Who's Fran Cosgrove? Well, he's male, for a start, should you be confused about the Fran bit. He's also Irish, and is one of the people currently residing in a clump of vegetation not far from Brisbane. It's the setting for the fourth series of ITV's I'm A Celebrity . . . Get Me Out Of Here!, which kicked off last Sunday. The correct title for this show should of course be I Think I'm A Celebrity . . . But Nobody Knows Who I Am!.
One of the stock "personalities" on British reality television shows is an Irish person. Irish participants are dependable when it comes to straight talking, usually on for everything, and often refreshingly less precious than other contestants.
Dubliner Cosgrove fits the bill. Aged 26, he was once a bouncer for Westlife and met all sorts of fascinating people in this line of work. His claim to celebrity is that he was at one point engaged to an Atomic Kitten, Natasha Hamilton. They never made it to the altar, but they do have a son called Josh.
Cosgrove now owns a club called Trap in London. He's in I'm A Celebrity because, according to himself, "I decided to do the show because I have shied away from stuff like this before".

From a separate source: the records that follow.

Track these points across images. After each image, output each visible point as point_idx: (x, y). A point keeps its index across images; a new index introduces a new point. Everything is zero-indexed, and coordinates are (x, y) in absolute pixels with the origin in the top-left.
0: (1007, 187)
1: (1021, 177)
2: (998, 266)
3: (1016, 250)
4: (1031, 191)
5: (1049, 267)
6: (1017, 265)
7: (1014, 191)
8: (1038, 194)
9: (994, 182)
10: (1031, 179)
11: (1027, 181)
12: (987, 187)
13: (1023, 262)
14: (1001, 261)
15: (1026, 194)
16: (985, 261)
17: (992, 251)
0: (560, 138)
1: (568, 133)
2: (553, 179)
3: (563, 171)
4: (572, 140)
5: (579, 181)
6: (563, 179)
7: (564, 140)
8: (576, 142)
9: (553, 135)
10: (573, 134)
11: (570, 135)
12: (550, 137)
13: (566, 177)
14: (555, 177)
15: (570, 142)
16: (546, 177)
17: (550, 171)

Cosgrove says he is "very, very single. I never look for romance, but if romance is out there looking for me, knocking on that door, I always open the door". Going into the rainforest - sorry, jungle - he revealed he hadn't had sex in three months and was hoping his fellow contestants would be glamour models.
He also vowed that he would "eat everything - even kangaroo balls" in the jungle. Word must have got out among the jungle critters. As the first contestant in the new series to take part in a bush tucker trial, he was staked to the ground and a variety of jungle wildlife were thrown on top of him.
These included yabbies, an Australian shellfish delicacy which looked exactly like small lobsters, complete with great big claws.
One camera-shy yabbie instantly disappeared up Cosgrove's shorts in the direction of the human version of the same area of the anatomy that he so confidently predicted he would eat, should they belong to a kangaroo. Only a measly four meals were won, because poor Fran brought the bush tucker trial to a speedy end when the yabbie started exercising its claws without compunction.
The ITV show also airs on TV3, which pulled in 307,000 viewers on the first night, a figure that has gone up to 340,000 on subsequent evenings.
So, Fran Cosgrove now has at least 340,000 more people in Ireland who know who he is.